▶ [Action item]:
What is needed is a word-for-word copy of the lines below from the one with "und phänomenalen Fakten mangelt es nicht." through the one with "Publications 2021", both included, with every picture left out.

==== The data

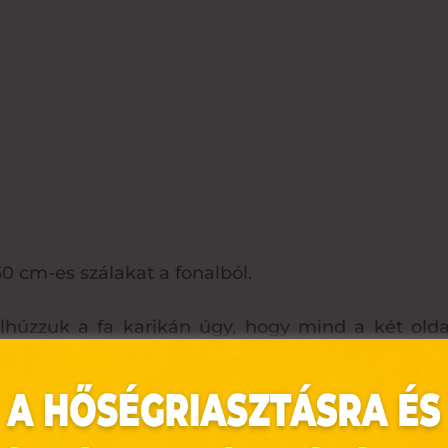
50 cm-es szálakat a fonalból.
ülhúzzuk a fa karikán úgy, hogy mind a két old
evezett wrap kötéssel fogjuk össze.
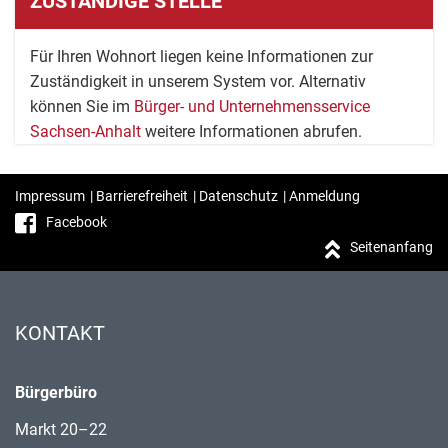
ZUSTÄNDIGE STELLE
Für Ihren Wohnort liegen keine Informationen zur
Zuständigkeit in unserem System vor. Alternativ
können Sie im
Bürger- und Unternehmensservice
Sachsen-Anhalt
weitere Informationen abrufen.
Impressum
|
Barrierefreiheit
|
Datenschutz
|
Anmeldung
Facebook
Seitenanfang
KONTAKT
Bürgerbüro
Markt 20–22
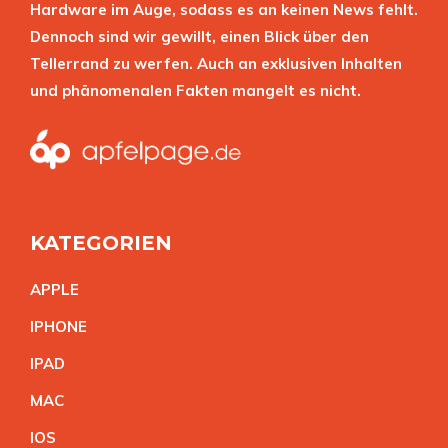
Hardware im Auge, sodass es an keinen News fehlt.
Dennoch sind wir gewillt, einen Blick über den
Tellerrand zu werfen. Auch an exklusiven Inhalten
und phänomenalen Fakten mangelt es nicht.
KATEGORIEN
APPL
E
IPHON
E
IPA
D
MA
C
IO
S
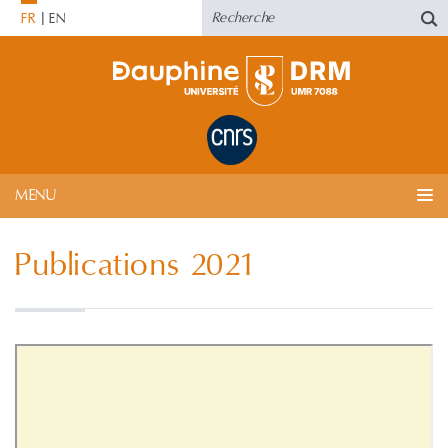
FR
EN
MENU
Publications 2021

========
==== The data

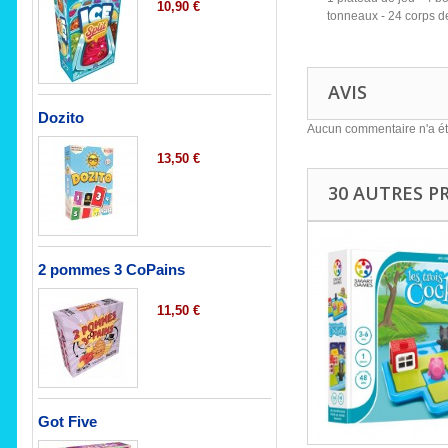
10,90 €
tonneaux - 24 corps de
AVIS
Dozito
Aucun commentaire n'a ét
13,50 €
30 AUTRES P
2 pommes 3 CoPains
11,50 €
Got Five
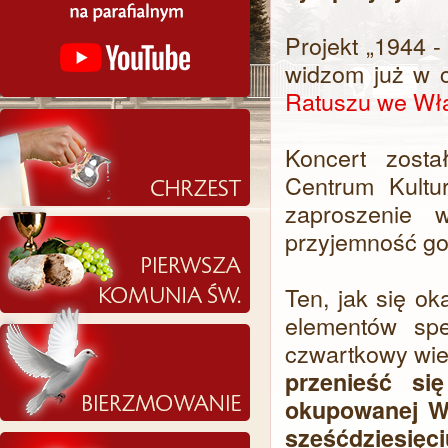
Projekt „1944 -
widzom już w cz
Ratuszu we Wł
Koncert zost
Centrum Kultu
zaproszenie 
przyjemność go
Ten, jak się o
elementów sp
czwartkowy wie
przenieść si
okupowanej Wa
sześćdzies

========

▶ [Solution to this exercise]:
und phänomenalen Fakten mangelt es nicht.
KATEGORIEN
APPL
E
IPHON
E
IPA
D
MA
C
IO
S
FR
EN
MENU
Publications 2021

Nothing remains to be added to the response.